Square is far and away the more important IPO today because it is being watched as a leading indicator for other "unicorns," tech companies with heavy rounds of private fundraising that are now seeking to go public.

The company raised $243 million, 25 percent less than what they had aimed for. It had been valued at $6 billion in private financing last year, but is now worth half that: $2.9 billion.


Square is particularly important as a leading indicator for "unicorns." And the indication is that valuations are too high.

Square is being looked on as the playbook for other large companies that are waiting in the wings to go public in 2016. I'm talking Snapchat, Dropbox, Pinterest, Airbnb.

There is a little bit of come-uppance for the private markets here. Everyone had an attitude that the "smart money" was in the private market. The public markets were less disciplined, or so the "smart money" wanted you to believe.

Ah-hem. Turns out prices can get stupid in the private markets as well. These unicorns — and all the smart money behind them — are now being subject to the discipline of the public markets.

And in some cases it's the public mutual funds that are the ones forcing them to bring the valuations lower. Mutual funds can have up to 15 percent of their assets in these "private" investments. There is a lot of money now being allocated to these "alternative" investment funds. But they have to mark these alternative investment at fair value because they sell their funds every day.

Fidelity, for example, has marked down the value of Snapchat by 25 percent, and Dropbox had its valuation lowered by BlackRock earlier this year.

This is part of a broader trend in IPO valuations. I have been noting for more than a month that IPO investors started saying No! to higher valuations on IPOs at the end of the summer, and with good reason: for the year up until August 31st, when most IPOs priced at or above the midpoint of the price talk, the average return for an IPO was down 8 percent from its IPO price.

In other words, IPO investors were losing money. Consistently.

Starting around Labor Day, investors pushed back. Since September 1st, there have been 32 IPOs that have priced as of the end of last week. On average, they have priced 18 percent below the midpoint of the price talk, according to Renaissance Capital, which runs the Renaissance Capital IPO ETF, a basket of roughly 60 recent IPOs.

The average return of those 32 IPOs has been 8.7 percent from the IPO price. That's good for buyers of IPOs!

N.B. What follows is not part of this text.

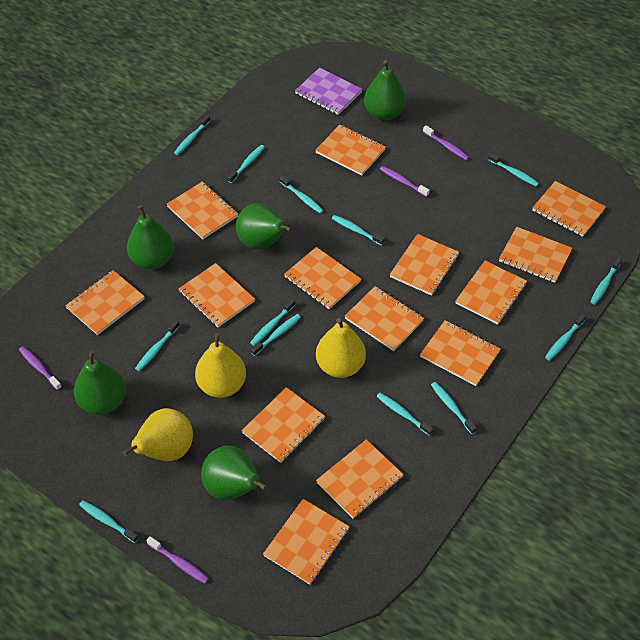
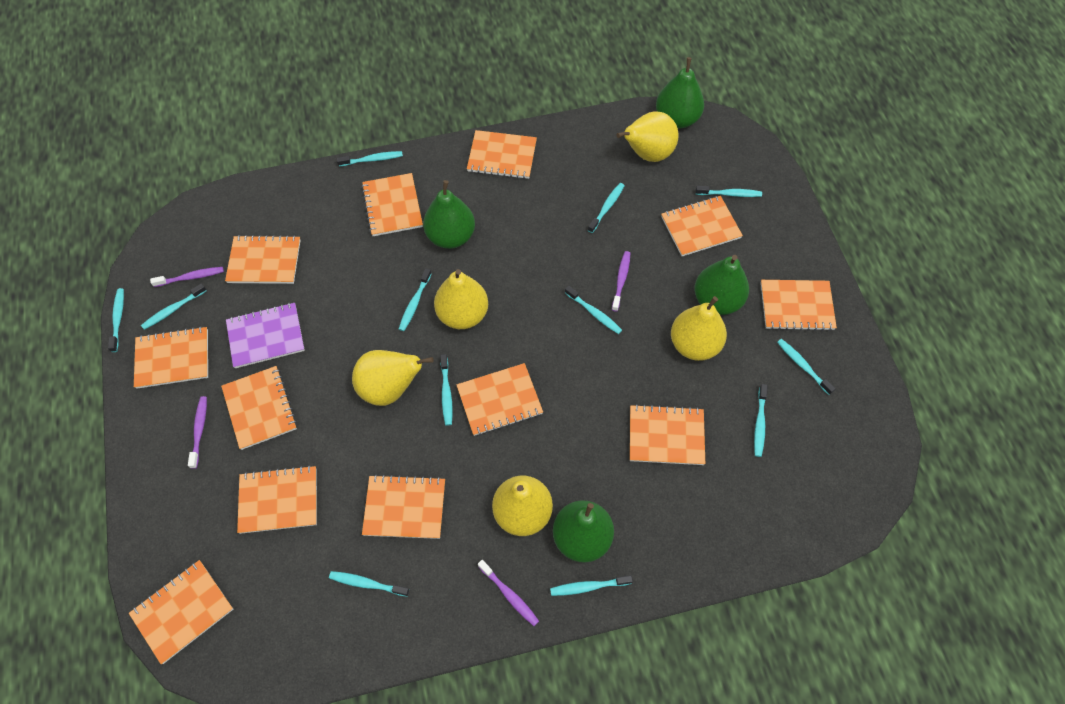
green pear: [74,350,126,415] [127,206,174,269] [201,445,267,500] [236,203,292,250] [364,60,406,121] = 5 -> [423,180,475,249] [553,500,614,563] [656,57,704,129] [695,255,749,315] = 4
orange notebook: [65,270,145,335] [167,182,238,239] [179,263,255,327] [241,387,325,463] [263,499,350,585] [284,247,361,309] [315,124,386,175] [316,439,404,519] [345,286,424,351] [390,234,459,296] [420,320,501,386] [456,261,527,325] [499,227,572,283] [532,181,606,237] = 14 -> [129,560,233,664] [134,326,208,389] [221,366,297,450] [225,235,301,284] [237,465,317,534] [362,173,423,236] [362,475,445,539] [456,363,543,436] [467,130,537,179] [630,404,705,465] [661,196,743,256] [761,280,837,331] = 12
turquoise toothbrush: [79,500,139,543] [135,320,179,371] [174,115,211,155] [227,145,265,183] [250,298,295,346] [251,314,301,356] [280,175,324,214] [332,215,385,246] [376,393,433,436] [431,382,477,434] [488,153,539,187] [545,313,586,361] [590,257,622,305] = 13 -> [108,288,124,352] [141,283,206,330] [329,571,409,597] [337,151,403,166] [399,268,431,331] [440,354,453,426] [550,575,633,596] [565,286,622,334] [588,183,625,233] [696,186,762,197] [754,384,768,457] [777,339,836,395] = 12
yellow pear: [123,408,193,461] [195,333,246,398] [316,318,366,378] = 3 -> [352,350,434,406] [434,269,488,329] [492,476,553,536] [617,111,678,162] [671,296,727,361] = 5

The lesson: cut the price, and the IPOs perform better!

Match Group is a bit different because it's a spinoff from IAC, but they too priced at the low end of the range: 33.3 million at $12, the low end of the price talk of $12-$14. Match is also a bit different because it is very profitable.They use very little advertising; the vast majority of their revenue comes from users paying to use their sites. Investors love that.

Finally, a cybersecurity firm, Mimecast, priced 7.8 million shares at $10, also the low end of the price talk of $10-$12.

Finally, don't cry for the poor Square employee: the average insider at Square owns it at $2.48, though there were later rounds of fundraising above the IPO price.